*DESCRIPTION OF THE TASK*
Give everything from the start of the listing down to the line containing "4. Update DNS records as instructed", including that line, as a JSON list of strings with one string per line. Leave out blank lines.

*RECORDS PROVIDED*

=== Begin Enclosure ===

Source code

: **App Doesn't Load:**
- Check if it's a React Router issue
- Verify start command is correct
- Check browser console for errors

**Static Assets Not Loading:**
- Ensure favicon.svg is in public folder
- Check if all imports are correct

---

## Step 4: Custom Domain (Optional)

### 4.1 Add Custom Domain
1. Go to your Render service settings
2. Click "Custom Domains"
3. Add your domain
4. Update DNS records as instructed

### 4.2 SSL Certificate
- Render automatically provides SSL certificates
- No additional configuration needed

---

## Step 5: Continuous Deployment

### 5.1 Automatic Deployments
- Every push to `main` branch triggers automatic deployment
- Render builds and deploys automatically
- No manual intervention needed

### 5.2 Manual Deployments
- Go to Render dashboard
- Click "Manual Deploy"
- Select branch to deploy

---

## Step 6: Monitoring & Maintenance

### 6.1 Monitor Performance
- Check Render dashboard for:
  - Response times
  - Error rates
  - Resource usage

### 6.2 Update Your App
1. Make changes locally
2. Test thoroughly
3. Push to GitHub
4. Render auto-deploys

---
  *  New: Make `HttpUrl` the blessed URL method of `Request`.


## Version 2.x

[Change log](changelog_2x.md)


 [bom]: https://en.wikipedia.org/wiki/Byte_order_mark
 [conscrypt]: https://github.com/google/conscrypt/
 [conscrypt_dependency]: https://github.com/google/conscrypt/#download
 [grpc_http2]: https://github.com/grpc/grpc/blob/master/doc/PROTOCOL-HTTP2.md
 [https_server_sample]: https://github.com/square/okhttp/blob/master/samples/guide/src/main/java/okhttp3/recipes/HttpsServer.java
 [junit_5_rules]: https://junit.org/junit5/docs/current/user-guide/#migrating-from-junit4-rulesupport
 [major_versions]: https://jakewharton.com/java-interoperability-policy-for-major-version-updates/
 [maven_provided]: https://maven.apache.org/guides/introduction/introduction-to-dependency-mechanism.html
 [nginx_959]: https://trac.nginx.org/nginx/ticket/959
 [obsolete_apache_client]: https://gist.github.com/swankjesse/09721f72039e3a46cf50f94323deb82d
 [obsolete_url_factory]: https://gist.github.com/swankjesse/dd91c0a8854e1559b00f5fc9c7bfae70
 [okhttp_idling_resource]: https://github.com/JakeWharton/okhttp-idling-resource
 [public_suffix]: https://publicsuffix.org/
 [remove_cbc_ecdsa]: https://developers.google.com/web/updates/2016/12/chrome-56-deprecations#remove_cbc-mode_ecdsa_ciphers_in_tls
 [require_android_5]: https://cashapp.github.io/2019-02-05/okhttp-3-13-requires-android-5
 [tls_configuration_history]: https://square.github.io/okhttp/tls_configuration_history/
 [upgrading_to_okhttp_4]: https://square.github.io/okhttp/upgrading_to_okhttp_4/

=== End Enclosure ===

*YOUR SOLUTION*
[
  "Source code",
  ": **App Doesn't Load:**",
  "- Check if it's a React Router issue",
  "- Verify start command is correct",
  "- Check browser console for errors",
  "**Static Assets Not Loading:**",
  "- Ensure favicon.svg is in public folder",
  "- Check if all imports are correct",
  "---",
  "## Step 4: Custom Domain (Optional)",
  "### 4.1 Add Custom Domain",
  "1. Go to your Render service settings",
  "2. Click \"Custom Domains\"",
  "3. Add your domain",
  "4. Update DNS records as instructed"
]